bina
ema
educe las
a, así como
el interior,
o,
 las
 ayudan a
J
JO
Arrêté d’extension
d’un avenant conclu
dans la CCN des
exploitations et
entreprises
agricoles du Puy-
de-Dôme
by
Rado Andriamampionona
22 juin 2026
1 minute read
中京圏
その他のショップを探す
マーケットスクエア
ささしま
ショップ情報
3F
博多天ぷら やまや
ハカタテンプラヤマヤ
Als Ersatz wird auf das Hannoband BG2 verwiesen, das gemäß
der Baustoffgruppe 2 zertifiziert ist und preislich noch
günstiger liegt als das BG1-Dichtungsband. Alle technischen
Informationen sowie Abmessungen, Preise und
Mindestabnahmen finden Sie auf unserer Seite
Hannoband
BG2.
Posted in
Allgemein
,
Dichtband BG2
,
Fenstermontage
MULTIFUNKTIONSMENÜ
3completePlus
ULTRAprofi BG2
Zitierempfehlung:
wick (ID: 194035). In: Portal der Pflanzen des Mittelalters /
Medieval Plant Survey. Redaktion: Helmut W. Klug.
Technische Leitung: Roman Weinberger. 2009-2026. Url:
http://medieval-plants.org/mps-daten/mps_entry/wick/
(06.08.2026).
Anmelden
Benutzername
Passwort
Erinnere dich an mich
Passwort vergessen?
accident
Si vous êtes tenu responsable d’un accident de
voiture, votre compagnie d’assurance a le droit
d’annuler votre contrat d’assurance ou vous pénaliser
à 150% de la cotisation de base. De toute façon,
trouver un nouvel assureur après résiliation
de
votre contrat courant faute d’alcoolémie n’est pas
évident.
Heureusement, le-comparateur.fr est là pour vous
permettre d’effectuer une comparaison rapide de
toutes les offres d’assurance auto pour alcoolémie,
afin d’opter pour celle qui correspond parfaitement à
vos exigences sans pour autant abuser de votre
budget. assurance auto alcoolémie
══════════
## Task brief
Reproduce the text of every record word for word, line by line.

## Expected output
bina
ema
educe las
a, así como
el interior,
o,
 las
 ayudan a
J
JO
Arrêté d’extension
d’un avenant conclu
dans la CCN des
exploitations et
entreprises
agricoles du Puy-
de-Dôme
by
Rado Andriamampionona
22 juin 2026
1 minute read
中京圏
その他のショップを探す
マーケットスクエア
ささしま
ショップ情報
3F
博多天ぷら やまや
ハカタテンプラヤマヤ
Als Ersatz wird auf das Hannoband BG2 verwiesen, das gemäß
der Baustoffgruppe 2 zertifiziert ist und preislich noch
günstiger liegt als das BG1-Dichtungsband. Alle technischen
Informationen sowie Abmessungen, Preise und
Mindestabnahmen finden Sie auf unserer Seite
Hannoband
BG2.
Posted in
Allgemein
,
Dichtband BG2
,
Fenstermontage
MULTIFUNKTIONSMENÜ
3completePlus
ULTRAprofi BG2
Zitierempfehlung:
wick (ID: 194035). In: Portal der Pflanzen des Mittelalters /
Medieval Plant Survey. Redaktion: Helmut W. Klug.
Technische Leitung: Roman Weinberger. 2009-2026. Url:
http://medieval-plants.org/mps-daten/mps_entry/wick/
(06.08.2026).
Anmelden
Benutzername
Passwort
Erinnere dich an mich
Passwort vergessen?
accident
Si vous êtes tenu responsable d’un accident de
voiture, votre compagnie d’assurance a le droit
d’annuler votre contrat d’assurance ou vous pénaliser
à 150% de la cotisation de base. De toute façon,
trouver un nouvel assureur après résiliation
de
votre contrat courant faute d’alcoolémie n’est pas
évident.
Heureusement, le-comparateur.fr est là pour vous
permettre d’effectuer une comparaison rapide de
toutes les offres d’assurance auto pour alcoolémie,
afin d’opter pour celle qui correspond parfaitement à
vos exigences sans pour autant abuser de votre
budget. assurance auto alcoolémie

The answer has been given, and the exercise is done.